Prior to their appointment to the bench, lawyers are not held to the same standard, and some deviations from it should not be disqualifying from a judicial appointment. But a lawyer who has a history of treating opponents as enemies, of going beyond the normal bounds of partisanship, of refusing to acknowledge contrary viewpoints, or of being hateful or contemptuous is, in my view, not qualified to serve as a judge. And, arguably, politicians are especially at risk of committing these deadly sins. A politician who claims that the opponents of his policy “stand … with child pornographers” probably should not become a judge. Yes, Minister, it is your colleague Vic Toews I am talking about.

Google as Regulator, Part Deux

A recent story, reported for example by the Globe and Mail, nicely illustrates Google’s dual, and perhaps ambiguous, role as “speaker and censor,” at once exercising, or claiming to exercise, an editorial judgment and making itself he agent of speech-restricting governments, about which I blogged some time ago. According to the Globe, “Google’s search algorithm will begin demoting websites that are frequently reported for copyright violations, a move that will likely make it more difficult to find file-sharing, Torrent and so-called file locker sites.” These websites will not be removed from search results, but they will be harder to find.

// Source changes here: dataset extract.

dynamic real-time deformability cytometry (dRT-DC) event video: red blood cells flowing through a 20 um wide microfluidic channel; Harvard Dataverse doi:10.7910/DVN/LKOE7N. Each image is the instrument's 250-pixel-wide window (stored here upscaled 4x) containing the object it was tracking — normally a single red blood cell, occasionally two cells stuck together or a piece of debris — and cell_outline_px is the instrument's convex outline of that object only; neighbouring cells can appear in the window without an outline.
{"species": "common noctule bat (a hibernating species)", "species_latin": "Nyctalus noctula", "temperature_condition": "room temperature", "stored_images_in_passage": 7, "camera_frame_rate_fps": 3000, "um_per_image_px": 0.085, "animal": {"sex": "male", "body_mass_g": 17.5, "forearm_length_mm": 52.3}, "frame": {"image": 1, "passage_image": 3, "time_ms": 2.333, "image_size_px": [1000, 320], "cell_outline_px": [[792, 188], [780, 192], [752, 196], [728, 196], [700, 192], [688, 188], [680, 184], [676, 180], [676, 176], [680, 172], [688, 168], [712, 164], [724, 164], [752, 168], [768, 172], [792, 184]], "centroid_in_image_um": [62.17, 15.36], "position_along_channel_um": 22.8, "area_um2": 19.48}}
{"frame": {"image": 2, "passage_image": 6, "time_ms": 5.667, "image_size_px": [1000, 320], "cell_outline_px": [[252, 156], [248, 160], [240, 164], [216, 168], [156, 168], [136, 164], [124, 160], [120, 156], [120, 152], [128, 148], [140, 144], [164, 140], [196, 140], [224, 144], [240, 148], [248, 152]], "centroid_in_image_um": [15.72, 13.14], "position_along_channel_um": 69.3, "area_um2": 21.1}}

This is, it seems to me, an obvious example of “editorial judgment,” which – as I explain in more detail in the post linked to above – Google claims to exercise when designing its search algorithms. At the same time, it is an an example of Google acting, in effect, as a regulator, if not, in this case, as a censor. The decision to demote allegedly-copyright-infringing websites is not, one suspects, motivated by commercial considerations; at least not immediately commercial considerations, since, as the Globe puts it, the move “should please Hollywood” – and other content producers – and perhaps Google considers pleasing them as an investment that will pay off. Google’s state reason for this decision is that it will “help users find legitimate, quality sources of content more easily” (my emphasis). One usually associates concerns for legitimacy with public authorities rather than private corporations.

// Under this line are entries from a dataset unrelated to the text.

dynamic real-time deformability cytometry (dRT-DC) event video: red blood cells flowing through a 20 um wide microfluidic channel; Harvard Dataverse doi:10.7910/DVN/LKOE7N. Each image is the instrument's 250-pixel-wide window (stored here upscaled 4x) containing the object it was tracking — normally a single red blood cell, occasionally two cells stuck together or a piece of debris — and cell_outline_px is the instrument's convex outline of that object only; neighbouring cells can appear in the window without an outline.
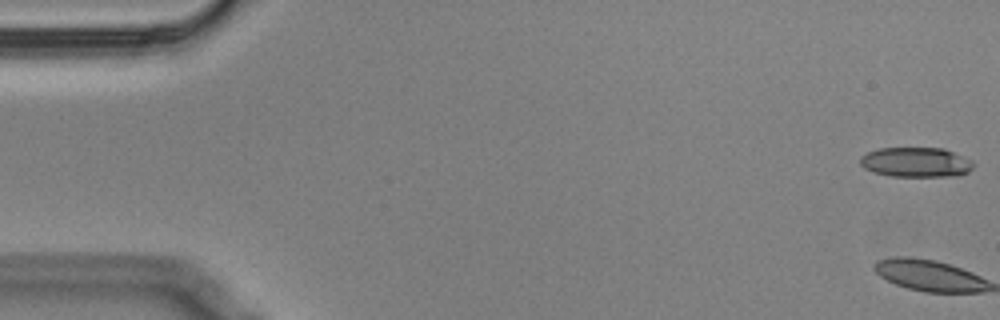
{"species": "Egyptian fruit bat (a non-hibernating species)", "species_latin": "Rousettus aegyptiacus", "temperature_condition": "cold", "stored_images_in_passage": 57, "camera_frame_rate_fps": 3000, "um_per_image_px": 0.085, "animal": {"sex": "male"}, "frame": {"image": 1, "passage_image": 1, "time_ms": 0.0, "image_size_px": [1000, 320], "cell_outline_px": [[976, 164], [968, 172], [956, 176], [892, 176], [876, 172], [864, 168], [860, 164], [860, 156], [868, 152], [880, 148], [944, 148], [972, 160]], "centroid_in_image_um": [77.89, 13.78], "position_along_channel_um": 7.1, "area_um2": 19.65}}
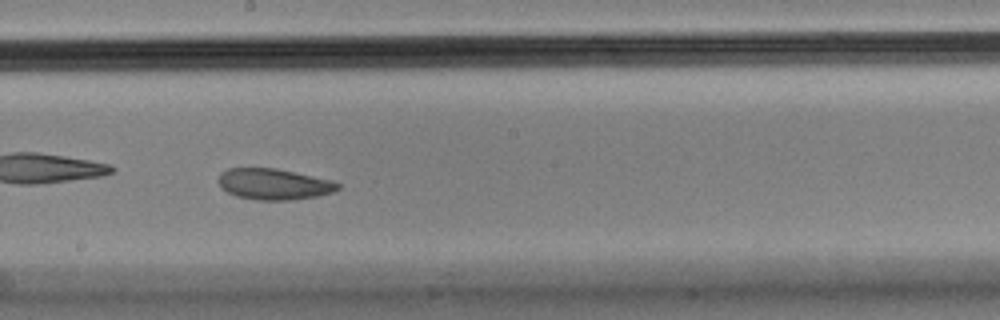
{"frame": {"image": 2, "passage_image": 33, "time_ms": 10.667, "image_size_px": [1000, 320], "cell_outline_px": [[340, 188], [332, 192], [316, 196], [288, 200], [256, 200], [236, 196], [220, 188], [216, 180], [220, 172], [228, 168], [276, 168], [328, 180], [340, 184]], "centroid_in_image_um": [23.18, 15.65], "position_along_channel_um": 225.0, "area_um2": 21.5}, "authors_computed_cell_mechanics": {"area_um2": 22.3686, "velocity_mm_per_s": 3.4308, "shape_relaxation_time_tau1_ms": null, "shape_relaxation_time_tau2_ms": 3.5599, "deformation_change_tau1": null, "deformation_change_tau2": 0.0786}}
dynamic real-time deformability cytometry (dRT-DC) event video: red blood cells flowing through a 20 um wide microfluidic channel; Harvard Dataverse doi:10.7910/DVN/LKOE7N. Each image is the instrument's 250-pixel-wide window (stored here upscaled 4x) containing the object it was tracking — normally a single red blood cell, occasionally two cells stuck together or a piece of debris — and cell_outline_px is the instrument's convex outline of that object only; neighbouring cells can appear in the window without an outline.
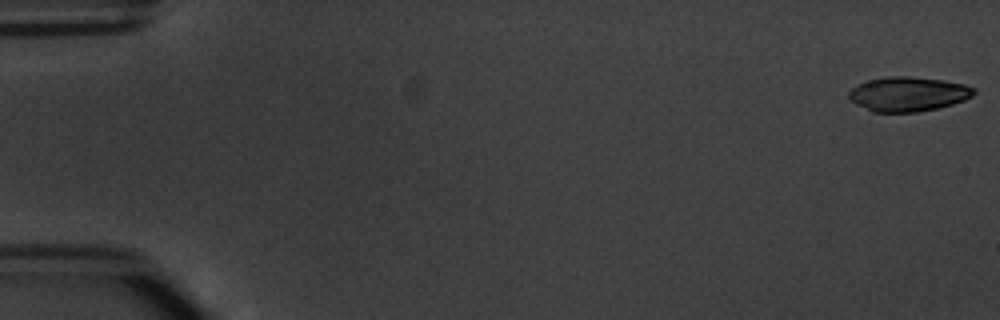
{"species": "common noctule bat (a hibernating species)", "species_latin": "Nyctalus noctula", "temperature_condition": "warm", "stored_images_in_passage": 6, "camera_frame_rate_fps": 3000, "um_per_image_px": 0.085, "animal": {"sex": "male", "body_mass_g": 20.1, "forearm_length_mm": 53.5}, "frame": {"image": 1, "passage_image": 1, "time_ms": 0.0, "image_size_px": [1000, 320], "cell_outline_px": [[976, 92], [972, 96], [964, 100], [940, 108], [916, 112], [872, 112], [848, 100], [848, 92], [852, 88], [868, 80], [888, 76], [908, 76], [944, 80], [964, 84], [976, 88]], "centroid_in_image_um": [77.19, 8.0], "position_along_channel_um": 7.8, "area_um2": 25.32}}
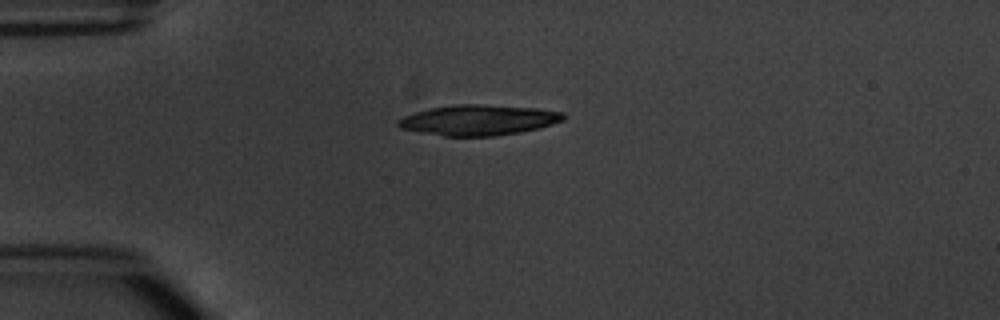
{"frame": {"image": 2, "passage_image": 4, "time_ms": 4.333, "image_size_px": [1000, 320], "cell_outline_px": [[568, 116], [564, 120], [540, 128], [520, 132], [496, 136], [444, 136], [420, 132], [400, 128], [396, 124], [396, 120], [404, 116], [416, 112], [432, 108], [456, 104], [480, 104], [536, 108], [564, 112]], "centroid_in_image_um": [40.71, 10.21], "position_along_channel_um": 44.3, "area_um2": 29.42}}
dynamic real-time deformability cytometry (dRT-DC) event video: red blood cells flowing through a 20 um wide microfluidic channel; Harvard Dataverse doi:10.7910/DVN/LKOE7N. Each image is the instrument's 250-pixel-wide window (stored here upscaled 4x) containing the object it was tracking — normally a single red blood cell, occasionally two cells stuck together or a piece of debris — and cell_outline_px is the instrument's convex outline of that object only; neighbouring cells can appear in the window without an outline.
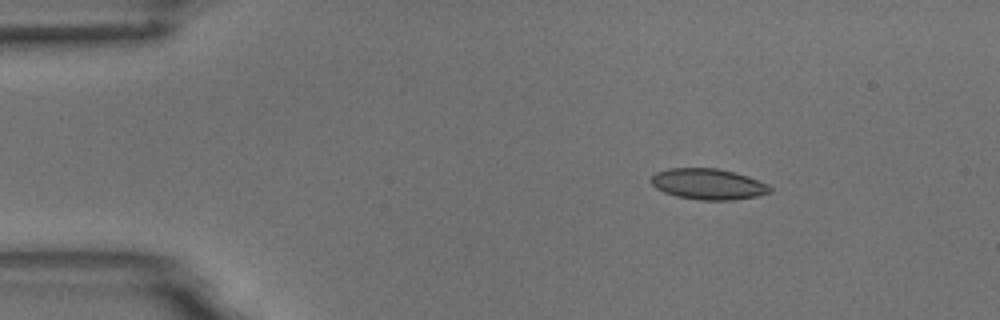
{"species": "common noctule bat (a hibernating species)", "species_latin": "Nyctalus noctula", "temperature_condition": "room temperature", "stored_images_in_passage": 4, "camera_frame_rate_fps": 3000, "um_per_image_px": 0.085, "animal": {"sex": "male", "body_mass_g": 18.8}, "frame": {"image": 1, "passage_image": 2, "time_ms": 2.333, "image_size_px": [1000, 320], "cell_outline_px": [[772, 192], [756, 196], [732, 200], [700, 200], [676, 196], [664, 192], [656, 188], [652, 184], [652, 176], [656, 172], [668, 168], [716, 168], [736, 172], [748, 176], [772, 188]], "centroid_in_image_um": [60.18, 15.64], "position_along_channel_um": 24.8, "area_um2": 21.27}}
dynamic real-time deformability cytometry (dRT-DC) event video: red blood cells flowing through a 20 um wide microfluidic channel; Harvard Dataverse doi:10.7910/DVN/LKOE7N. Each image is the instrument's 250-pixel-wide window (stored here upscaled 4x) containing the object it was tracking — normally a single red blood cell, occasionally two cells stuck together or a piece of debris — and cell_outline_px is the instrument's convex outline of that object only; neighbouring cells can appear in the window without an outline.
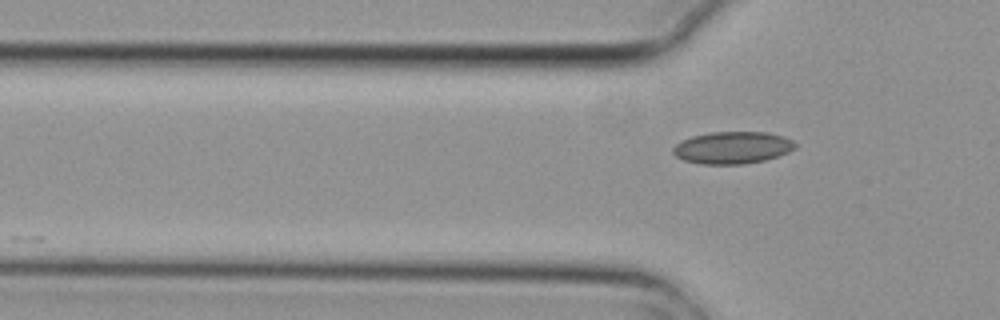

Indeed, some might want Google to take an even more public-spirited position. As Deven Desai, of the Thomas Jefferson School of Law, notes in a post on Concurring Opinions, “this shift may open the door to more arguments for Google to be a gatekeeper and policer of content.” Indeed, although he does not favour such an approach, he points out that it is a “difficult question … why or why not act on some issues but not others.” Why, for example, copyright infringement but not hate speech? For now, even Google might lack the data and/or content-analyzing capacities effectively to recognize hate speech. But given how fast technology evolves, this might change sooner rather than later. As prof. Desai observes, if Google becomes a more overt internet regulator, it will be criticized, for example from a competition-law standpoint. But of course it will also be criticized if it refuses to take on that role.

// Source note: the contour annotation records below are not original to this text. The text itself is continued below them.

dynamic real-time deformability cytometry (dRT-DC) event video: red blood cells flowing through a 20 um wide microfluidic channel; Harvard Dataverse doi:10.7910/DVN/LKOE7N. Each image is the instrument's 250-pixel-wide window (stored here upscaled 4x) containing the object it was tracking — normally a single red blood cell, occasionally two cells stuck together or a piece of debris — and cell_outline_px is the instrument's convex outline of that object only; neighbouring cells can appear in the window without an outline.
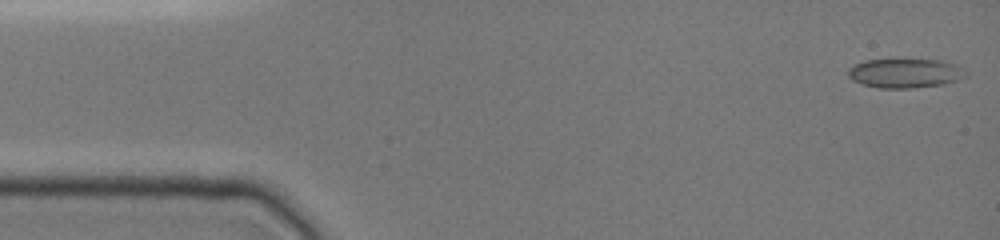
{"species": "common noctule bat (a hibernating species)", "species_latin": "Nyctalus noctula", "temperature_condition": "cold", "stored_images_in_passage": 4, "camera_frame_rate_fps": 3000, "um_per_image_px": 0.085, "animal": {"sex": "female", "body_mass_g": 19.0, "forearm_length_mm": 51.5}, "frame": {"image": 1, "passage_image": 1, "time_ms": 0.0, "image_size_px": [1000, 240], "cell_outline_px": [[968, 76], [944, 84], [912, 88], [876, 88], [860, 84], [852, 80], [848, 76], [848, 68], [864, 60], [944, 60], [956, 64], [964, 68], [968, 72]], "centroid_in_image_um": [76.96, 6.23], "position_along_channel_um": 8.0, "area_um2": 20.29}}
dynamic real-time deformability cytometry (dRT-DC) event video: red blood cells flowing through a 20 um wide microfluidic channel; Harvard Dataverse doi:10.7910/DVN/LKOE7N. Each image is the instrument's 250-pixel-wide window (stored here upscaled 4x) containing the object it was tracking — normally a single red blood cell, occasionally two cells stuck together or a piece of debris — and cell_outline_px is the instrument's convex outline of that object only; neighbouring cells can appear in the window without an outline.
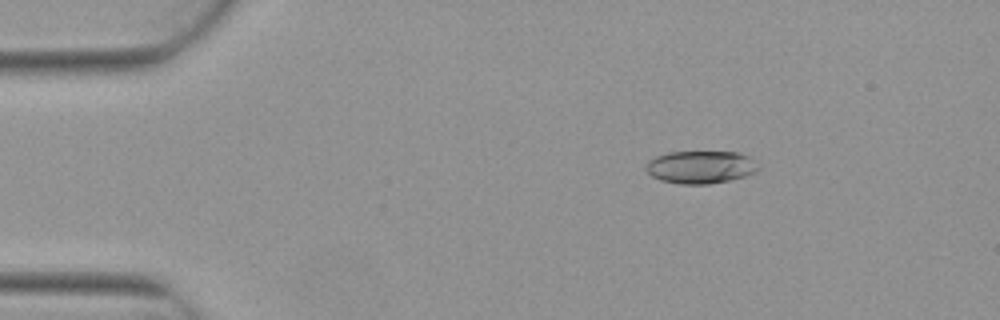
{"species": "Egyptian fruit bat (a non-hibernating species)", "species_latin": "Rousettus aegyptiacus", "temperature_condition": "warm", "stored_images_in_passage": 4, "camera_frame_rate_fps": 3000, "um_per_image_px": 0.085, "animal": {"sex": "female"}, "frame": {"image": 1, "passage_image": 2, "time_ms": 0.333, "image_size_px": [1000, 320], "cell_outline_px": [[760, 168], [756, 172], [732, 180], [708, 184], [680, 184], [660, 180], [652, 176], [644, 168], [648, 160], [656, 156], [668, 152], [736, 152], [748, 156]], "centroid_in_image_um": [59.53, 14.21], "position_along_channel_um": 25.5, "area_um2": 21.44}}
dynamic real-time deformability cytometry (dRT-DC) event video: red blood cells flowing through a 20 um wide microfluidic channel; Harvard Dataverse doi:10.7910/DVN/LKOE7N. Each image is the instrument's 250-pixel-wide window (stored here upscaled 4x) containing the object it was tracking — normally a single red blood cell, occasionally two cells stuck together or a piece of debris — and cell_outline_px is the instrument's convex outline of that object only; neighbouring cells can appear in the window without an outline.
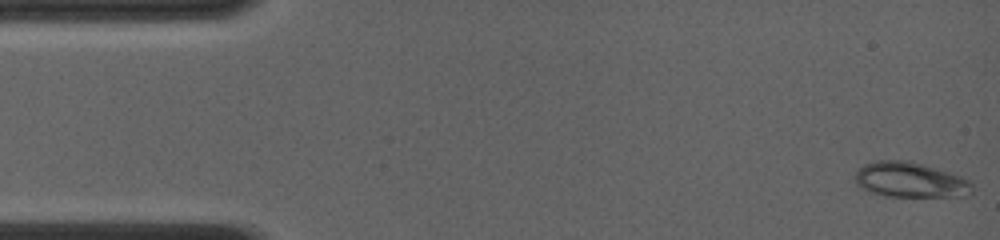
{"species": "common noctule bat (a hibernating species)", "species_latin": "Nyctalus noctula", "temperature_condition": "room temperature", "stored_images_in_passage": 59, "camera_frame_rate_fps": 4000, "um_per_image_px": 0.085, "animal": {"sex": "female", "body_mass_g": 19.0, "forearm_length_mm": 56.7}, "frame": {"image": 1, "passage_image": 1, "time_ms": 0.0, "image_size_px": [1000, 240], "cell_outline_px": [[972, 192], [968, 196], [884, 196], [868, 192], [856, 184], [852, 176], [864, 164], [876, 160], [908, 160], [952, 172], [968, 180], [972, 184]], "centroid_in_image_um": [77.34, 15.28], "position_along_channel_um": 7.7, "area_um2": 24.33}}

Either way, there will be a lot of interesting questions for lawyers. At what point does Google, acting as a quasi-regulator, become a state agent subject to constitutional constraints? How does competition law, and its prohibition on abuse of a dominant position, interact with the constitutional protection of freedom of speech, if the latter encompasses Google’s freedom of editorial judgment about its algorithm? What sort of due process rights do or should people affected by Google’s editorial decisions have – and what legal framework – for example, administrative or maybe tort law – is appropriate for settling this question? This is a lot to think about. No answers from me for now.